Nupage bis tris 10 sds page gel

HEK293T cells were cotransfected with Flag-tagged target protein, HA-tagged source protein and GFP-tagged peptide or GFP. Cells were lysed 48 h after transfections with radioimmune precipitation assay buffer (50 mM Tris-HCl pH7.4, 1% Nonidet P-40, 150 mM NaCl, 1 mM EDTA, 10 mM Na3VO4, 10 mM sodium pyrophosphate, 25 mM NaF, 1× protease inhibitor mixture (Sigma) for 30 min at 4 °C and coimmunoprecipitated with Flag beads (Clontech). The resulting immunocomplexes were analyzed by Western blot using the antibodies indicated in Figure 3. Protein samples were separated on a NuPage Bis·Tris 10% SDS/PAGE gel (Invitrogen) and transferred to PVDF membranes. Transferred samples were immunoblotted with primary anti-HA antibodies (1:2000), followed by incubation with horseradish peroxidase-conjugated anti-rabbit secondary antibodies (Cell Signaling) (1:2500) and detected using enhanced chemiluminescence (GE Healthcare).

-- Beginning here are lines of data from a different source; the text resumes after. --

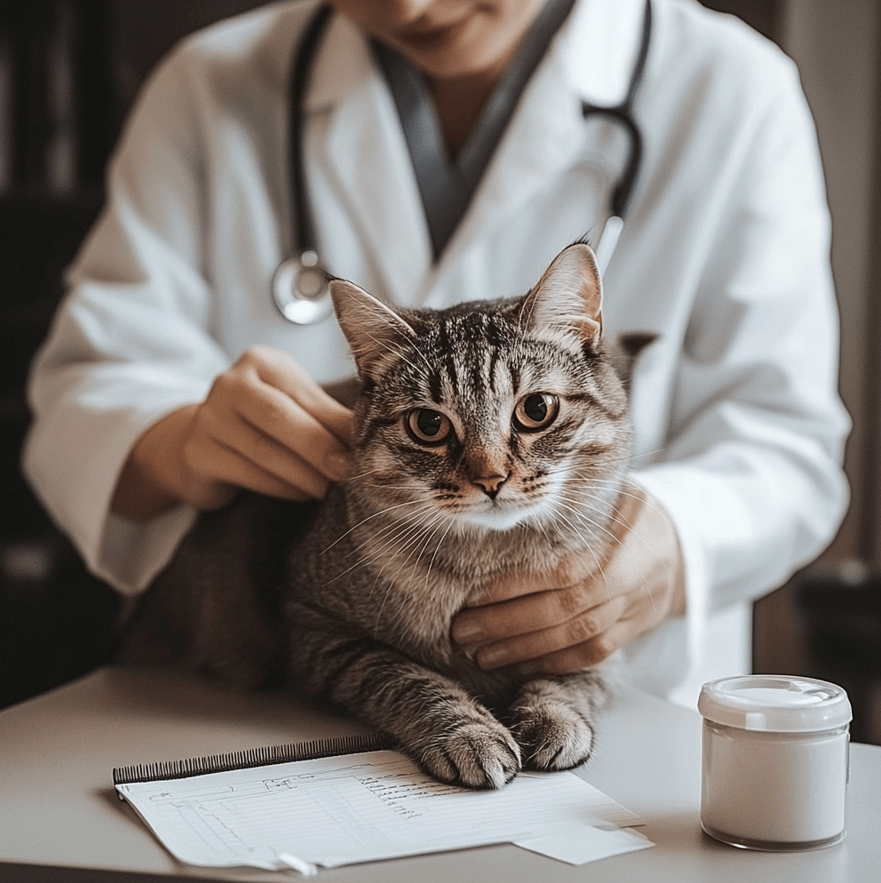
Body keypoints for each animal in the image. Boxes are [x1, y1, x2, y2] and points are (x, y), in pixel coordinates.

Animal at [120, 240, 648, 788]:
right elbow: (409, 678)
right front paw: (469, 732)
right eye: (429, 425)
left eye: (537, 409)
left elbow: (569, 676)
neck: (485, 560)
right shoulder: (318, 631)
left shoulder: (595, 629)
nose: (491, 478)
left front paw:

In order to analyze the dynamic of AKT (S473) phosphorylation, we starved RWP1 and HEK293T cells for 24 hours. We induced AKT phosphorylation by incubating cells with 10% serum (FBS) for 20 minutes in the presence or absence of peptide expression. Protein samples were separated on a NuPage Bis·Tris 10% SDS/PAGE gel (Invitrogen) and transferred to PVDF membranes. Transferred samples were immunoblotted with primary anti-AKT (1:1000) or anti-phospho-AKT (S473) (1:1000) antibodies, followed by incubation with horseradish peroxidase-conjugated secondary antibodies (1:2500) (Cell Signaling) and detected using enhanced chemiluminescence (GE Healthcare). Stimulation of cells with serum led to an increase in AKT phosphorylation in both cell lines. Expression of KFFCTIL peptide inhibited the increase in AKT phosphorylation in RWP1 cells but not in HEK293T cells (Supplementary Fig. 10).